Ces matrices permettent d'établir
les diagrammes de flux qui mettent en évidence les relations de dominance entre
les mâles et le nombre d'interactions qu'ils ont eu.
Afin de disposer de valeurs
quantitatives concernant la hiérarchie, l'indice de Clutton-Brock est calculé:
iCB(x)=B+Sb+1 / (L+Sl+1)
B=nombre
d'individus contre lesquels l'individu x a gagné plus de fois qu'il n'a perdu
Sb=nombre
d'individus inférieurs aux B individus, jamais inférieurs à x, un même
individu ne pouvant être deux fois au numérateur.
L=
nombre d'individus contre lesquels l'individu x a perdu plus de fois qu'il n'a
gagné
Sl=nombre
d'individus supérieurs aux B individus, jamais supérieurs à x, un même
individu ne pouvant être deux fois au dénominateur.

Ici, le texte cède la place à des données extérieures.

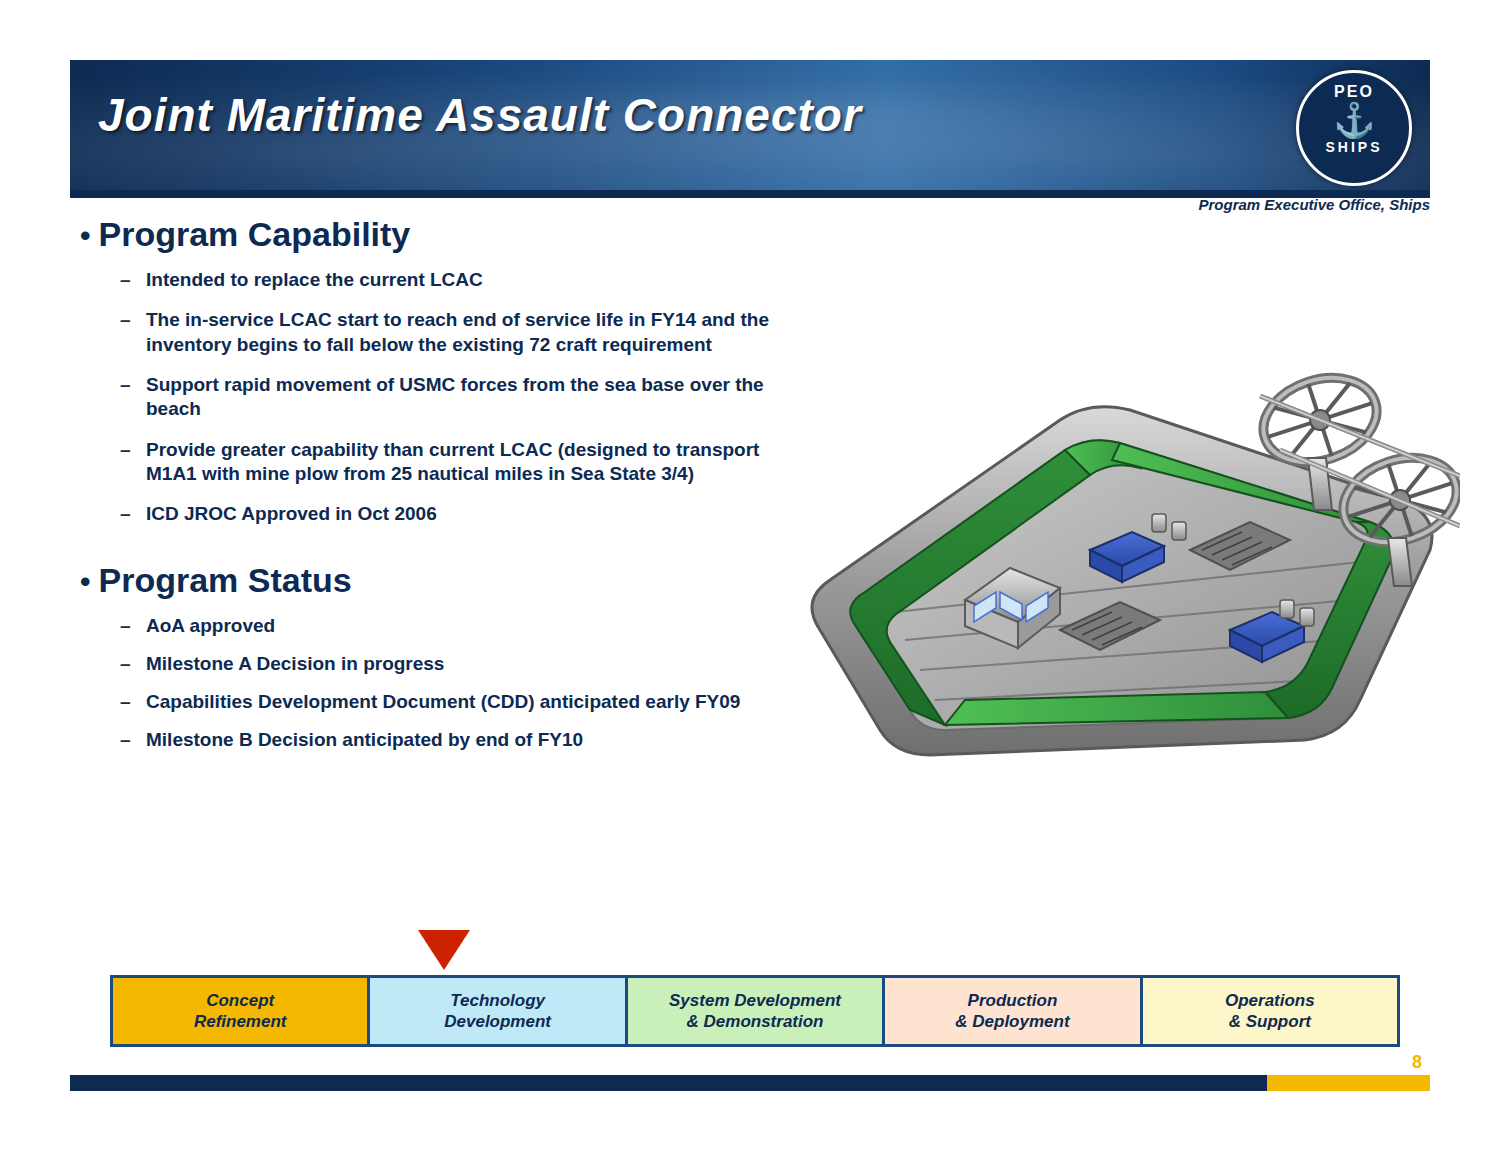Joint Maritime Assault Connector
PEO
⚓
SHIPS
Program Executive Office, Ships
•Program Capability
Intended to replace the current LCAC
The in-service LCAC start to reach end of service life in FY14 and the inventory begins to fall below the existing 72 craft requirement
Support rapid movement of USMC forces from the sea base over the beach
Provide greater capability than current LCAC (designed to transport M1A1 with mine plow from 25 nautical miles in Sea State 3/4)
ICD JROC Approved in Oct 2006
•Program Status
AoA approved
Milestone A Decision in progress
Capabilities Development Document (CDD) anticipated early FY09
Milestone B Decision anticipated by end of FY10
Concept
Refinement
Technology
Development
System Development
& Demonstration
Production
& Deployment
Operations
& Support
8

Cet indice tient compte du
nombre de daims hiérarchiquement inférieurs (daims vaincus ainsi que de ceux
qu'ils dominaient) et du nombre de daims hiérarchiquement supérieurs (ceux
directement supérieurs ainsi que de ceux qui les dominent).
Les indices sont calculés sur
la matrice totale de cette année et des deux précédentes. Les indices peuvent
être confrontés au diagramme de flux, au succès reproducteur, au
maquillage,...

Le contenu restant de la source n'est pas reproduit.